During the quarter, the company sold four hotels. The company took a $760,000 impairment charge on two hotels, which was partially offset by a $67,000 recapture of previously recorded impairment related to the gain on the sale of two hotels.

Through the end of the third quarter, the company has sold six hotels for approximately $12 million with a net gain of $1.2 million. The sale of the six hotels generated approximately $5.4 million of net cash after direct debt repayments. Approximately $2.4 million of the $5.4 million was used to pay down additional GE Capital debt with the remainder applied to the company’s revolving line of credit.

Properties sold in the 2009 third quarter were:

 

Masters Inn, 116 rooms, Kissimmee, Fla., $1.6 million

 

Masters Inn, 120 rooms, Orlando, Fla., $3.6 million

 

Comfort Inn, 63 rooms, Ellsworth, Maine, $2.2 million

 

Super 8, 35 rooms, Anamosa, Iowa, $0.85 million.

 


Following the end of the 2009 third quarter, the company sold two additional properties:

 

Comfort Inn, 59 rooms, Dahlgren, Va., $3.5 million

 

Masters Inn, 187 rooms, Kissimmee, Fla., $1.7 million

In October the company classified an additional three properties as held for sale.

“We currently have four hotels listed as held for sale,” Walters said. “We continue to evaluate our portfolio and periodically will sell, upgrade or reflag certain assets to improve the strength and returns of our portfolio. We have received solid valuations for our properties, despite poor current market conditions. We have benefited from the fact that these assets are priced at levels under $10 million, asset levels for which attractive financing may still be obtained from local or regional banks. We are not selling at ‘fire sale’ prices. Our focus has been, and will continue to be, on selling some of our older properties to reduce the average age of our portfolio and to retain those assets that we believe will provide the highest possible return on a risk-adjusted basis over a sustained period.”

Balance Sheet

The company continues to take positive steps to strengthen its balance sheet through paying down debt and refinancing or extending debt with pending maturities. Year to date, the company has paid down or refinanced $24.9 million of debt.

“On September 28, 2009, our Wells Fargo Bank credit facility of $9.0 million maturing on the same date was extended to November 12, 2009,” Walters said. “We are negotiating with Wells Fargo to extend the maturity another six months.

“The loan-to-value ratio on this near-term obligation is conservative, even in the context of today’s market,” he added “While the credit markets remain very tight and lenders remain very cautious, we believe that we will successfully procure attractive intermediate-term

 


replacement debt prior to the new extended maturity. Once we complete this last near-term debt refinancing, we will not have another major debt maturity until 2011.”
══════════════════════════════
» **Activity 1**: In the hotel sales release, what reason does Walters give for the company benefiting despite poor market conditions?
» **Activity 2**: Write out the part of the hotel sales release from "Masters Inn, 116" to "Iowa, $0.85 million." word for word.
══════════════════════════════
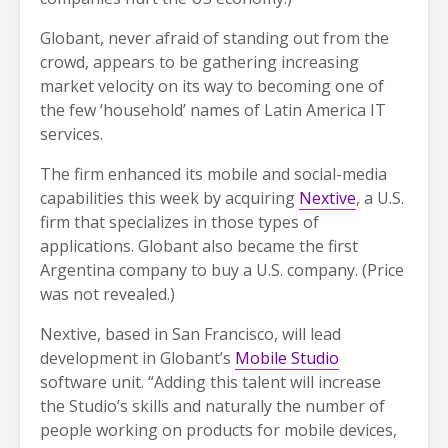
Globant, never afraid of standing out from the
crowd, appears to be gathering increasing
market velocity on its way to becoming one of
the few ‘household’ names of Latin America IT
services.
The firm enhanced its mobile and social-media
capabilities this week by acquiring
Nextive
, a U.S.
firm that specializes in those types of
applications. Globant also became the first
Argentina company to buy a U.S. company. (Price
was not revealed.)
Nextive, based in San Francisco, will lead
development in Globant’s
Mobile Studio
software unit. “Adding this talent will increase
the Studio’s skills and naturally the number of
people working on products for mobile devices,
══════════════════════════════
» **Written solution 1**: The company's hotels are priced under $10 million. At that level, buyers can still get attractive financing from local or regional banks.

» **Written solution 2**:
Masters Inn, 116 rooms, Kissimmee, Fla., $1.6 million

 

Masters Inn, 120 rooms, Orlando, Fla., $3.6 million

 

Comfort Inn, 63 rooms, Ellsworth, Maine, $2.2 million

 

Super 8, 35 rooms, Anamosa, Iowa, $0.85 million.